Request for Volunteers: Polyglot spec from Sam Ruby on 2010-03-26 (public-html@w3.org from March 2010)

From: Sam Ruby <rubys@intertwingly.net>
Date: Fri, 26 Mar 2010 16:52:48 -0400
To: HTML WG <public-html@w3.org>
CC: Technical Architecture Group <tag@w3.org>
Message-ID: <4BAD1EA0.2070808@intertwingly.net>
I took an action item from the TAG yesterday to convey the following 
request:

     The W3C TAG requests there should be in TR space a document
     which specifies how one can create a set of bits which can
     be served EITHER as text/html OR as application/xhtml+xml,
     which will work identically in a browser in both bases.
     (As Sam does on his web site.)

This request requires a lot of explanation.  To start, it is recognized 
up front that this will be a subset of the set of possible documents 
that can be expressed as HTML5.  This is entirely OK.  For example, if 
it were to be the case that such a subset were to entirely disallow 
scripts of any kind, that would be acceptable as there exists a 
substantial class of documents which do not require scripting of any kind.

As luck would have it, many scripts are possible even with these 
constraints.  But even here additional explanation is required.  The 
tbody element is optional even in XHTML, but the lack of such elements 
may affect the operation of scripts such as the JQuery Tablesorter[1] 
plugin.  This means that users that wish to conform to this subset have 
two choices: they can either treat the tbody element as required or they 
can forgo the use of those scripts that rely on this element.

Related work to draw upon:

(a) http://www.w3.org/TR/xhtml1/#guidelines - this is actually in the 
right spirit, but significantly incomplete and now a bit out of date.

(b) http://wiki.whatwg.org/wiki/HTML_vs._XHTML - quite a bit more up to 
date and more comprehensive (but still not complete); but identifies the 
problems and not the solutions.  What's desired is something prescriptive.

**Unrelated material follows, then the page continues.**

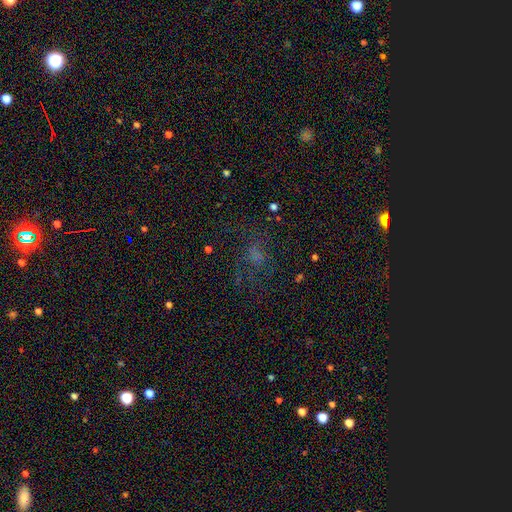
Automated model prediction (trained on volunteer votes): The model was most divided on "smooth or featured": smooth: 42%, star or artifact: 34%, featured or disk: 24%. More confident: merging — none (54%).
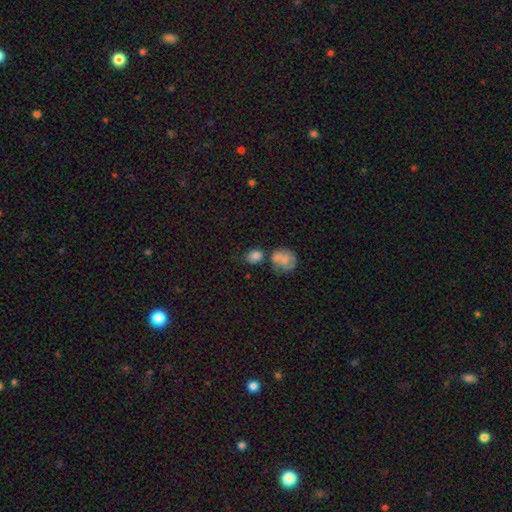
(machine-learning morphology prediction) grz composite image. It shows a smooth galaxy with no disk features (81%) that is in between round and cigar-shaped (52%). Merging: none (46%).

(c) http://www.la-grange.net/2009/07/05/html5-xhtml5/ - this is the 
converse of what is desired.  What's desired here is a description of a 
single serialization.  For example, in the serialization diagram[2], 
neither serialization depicted are true polyglots.  Adding the HTML5 
doctype and html/@lang attribute to the XHTML5 serialization would be 
required.

Additional background:

There was a discussion as to whether or not application/xhtml+xml was 
sufficient for this use case, particularly in light of the Microsoft IE9 
Platform Preview's support for this.  The feeling of the TAG was that 
this was not sufficient as text/html would continue to be popular for 
the foreseeable future.

Additionally, it is known that there are tools in various stages of 
maturity for a number of programming languages which can take a HTML5 
document and produce an XML DOM.  The intent here is to document how to 
create a serialization which does not require such tools, i.e., the 
document can be parsed directly with an existing XML parser.

Final notes:

I filled in a bit of context based on my understanding of the problem 
domain.  I'm copying the TAG in case any of these additions 
misrepresents what is being requested.  I personally don't have the 
bandwidth to edit such a spec, but I would be quite willing to review, 
comment, and contribute to such a spec.

- Sam Ruby

[1] http://tablesorter.com/docs/
[2] 
http://www.la-grange.net/2009/07/05/html5-xhtml5/image/html5-serializations.png
Received on Friday, 26 March 2010 20:53:13 UTC